Obtaining diversification rights involves, for example, avoiding the risk of allowing a handful of large-cap stocks – such as the “magnificent seven” tech and engineering stocks – leading investors astray. (These are Alphabet, Amazon, Apple, Meta Platforms, Microsoft, Nvidia and Tesla.) Choueifaty said there have been repeated episodes of big-name firms, such as banks until 2007/8, or energy companies in the 1970s, faring well for a period before hitting a wall, leaving investors to lick their wounds. Choueifaty argues that TOBAM’s diversification approach avoids investors falling into this trap.
“It is the folly of is extremely alarming,” he said.
This news service asked Choueifaty more about his general thinking on diversification.

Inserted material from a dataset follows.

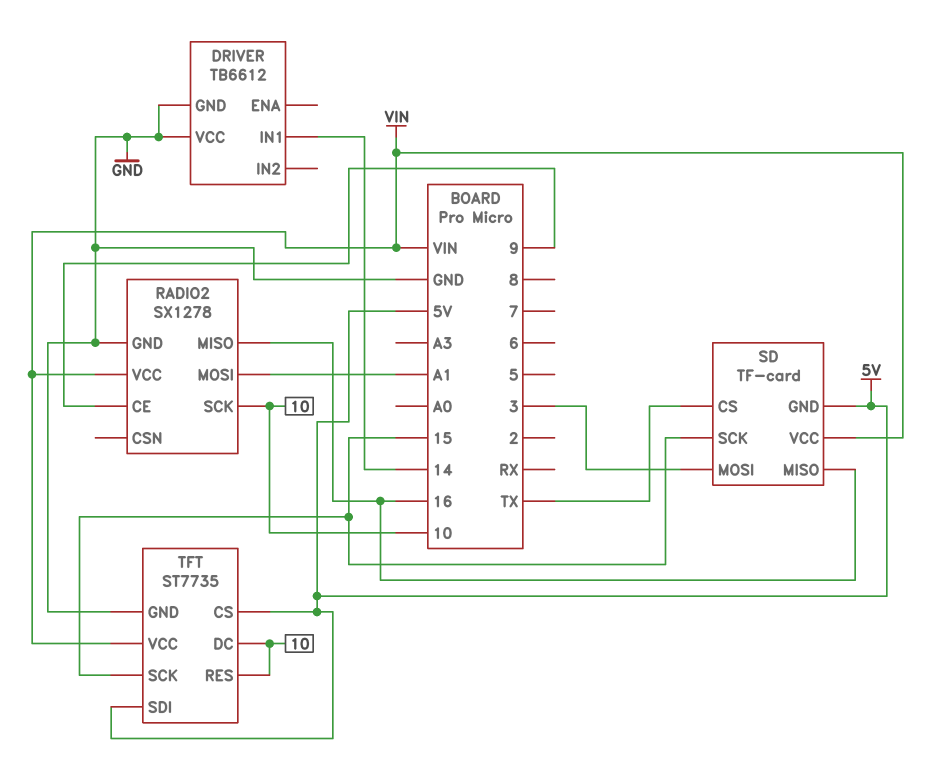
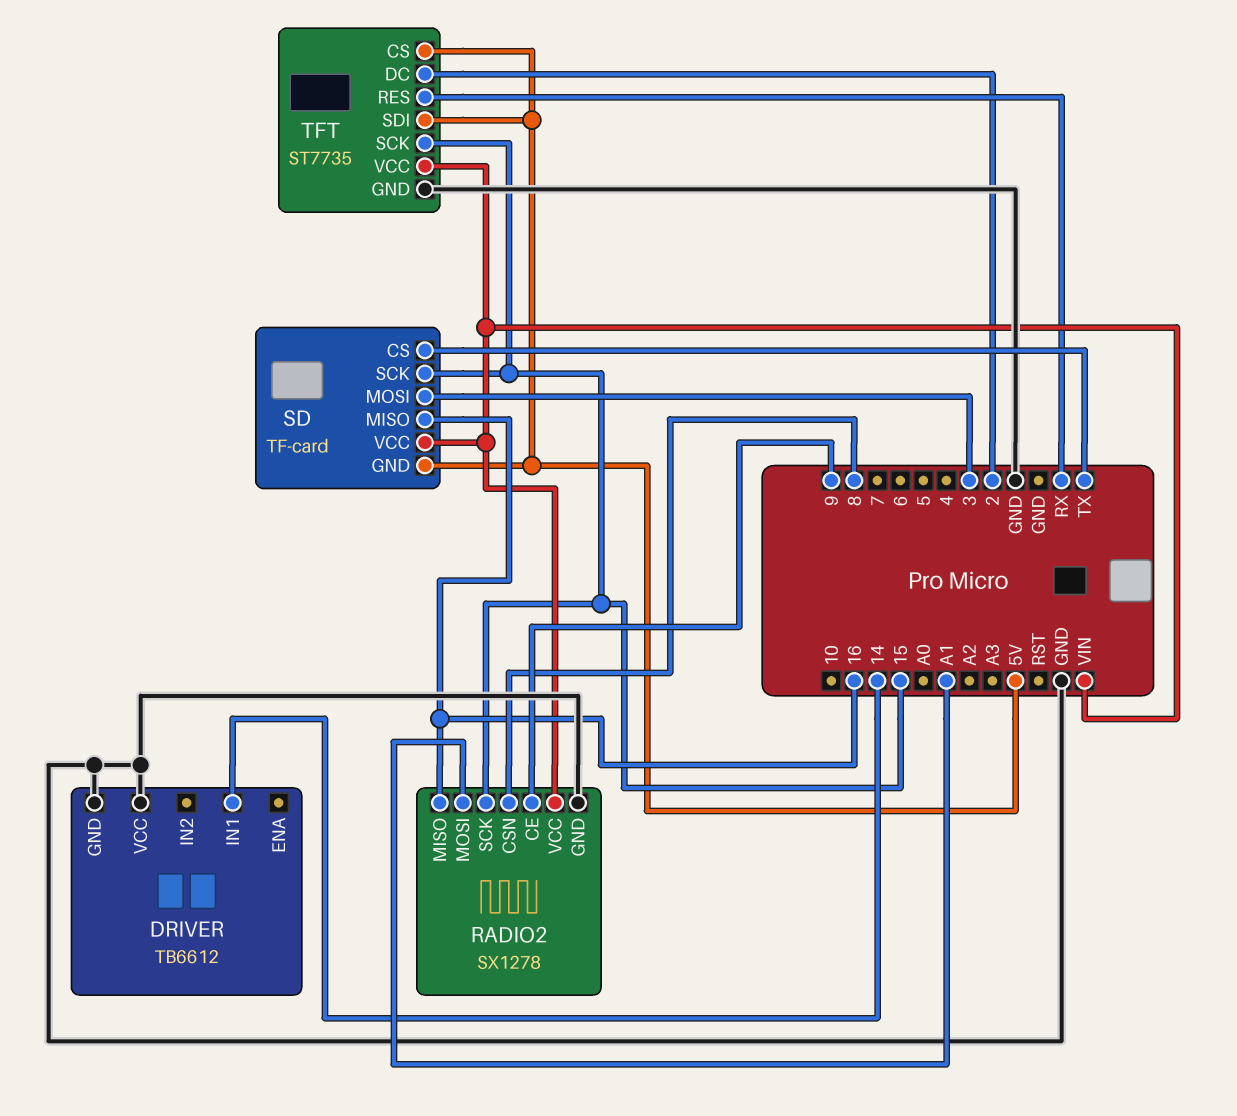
RADIO2 pin CSN: none -> 8
RADIO2 pin SCK: 10 -> 15
TFT pin DC: 10 -> 2
TFT pin RES: 10 -> RX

"The market is a long succession of concentrations and de-concentrations, the consumer discretionary bubble until 1973, the oil bubble until 1980, the internet bubble, the financial bubble, The market cap weighted portfolio always maximises its concentration at the peak of the of the bubble, at the worst moment. TOBAM has discovered the measurement of diversification, now part of the curriculum of the CFA, and also used in botanics and biology," he said.
What is the hard evidence that this approach to risk, coupled with TOBAM’s diversification focus, delivers results?
The firm shows that, when back-tested, its TOBAM LBRTY Emerging Market Equity Index (base currency – dollars) delivered returns from August 2008 to December 2023 of 183.18 per cent, against the Bloomberg Emerging Market L/M TR benchmark of 76.78 per cent. That equates to an annualised return of 7.02 per cent for the strategy, almost three times the benchmark’s result. Volatility, at 18.36 per cent, was slightly below that of the benchmark.
The new LBRTY® strategy is available via three UCITS-Luxembourg-registered equities vehicles, a global fund, a global ex-US fund and an emerging markets fund. The new LBRTY strategy is the “fourth pillar” of TOBAM’s core investment capabilities, which include its Maximum Diversification methodology and range of indices, the research-based Solutions division that builds solutions for institutions and the first open-ended Bitcoin fund in the world.
In its presentations, TOBAM cites academic research that considers 122 democratisations and 71 reversals from democracy based on data from 1960 until 2010. The data shows a positive causal effect of democracy on economic growth. A country that transitions from non-democracy to democracy achieves about 20 per cent higher GDP growth per capita in the next 25 years than a country that remains a non-democracy.
Away from all the number crunching appears to be a simple truth, which is that if you want to grow wealth over the long term, freedom and the rule of law work far better than authoritarian regimes. It’s an insight as old as recorded history, but it is good to see it validated in hard numbers.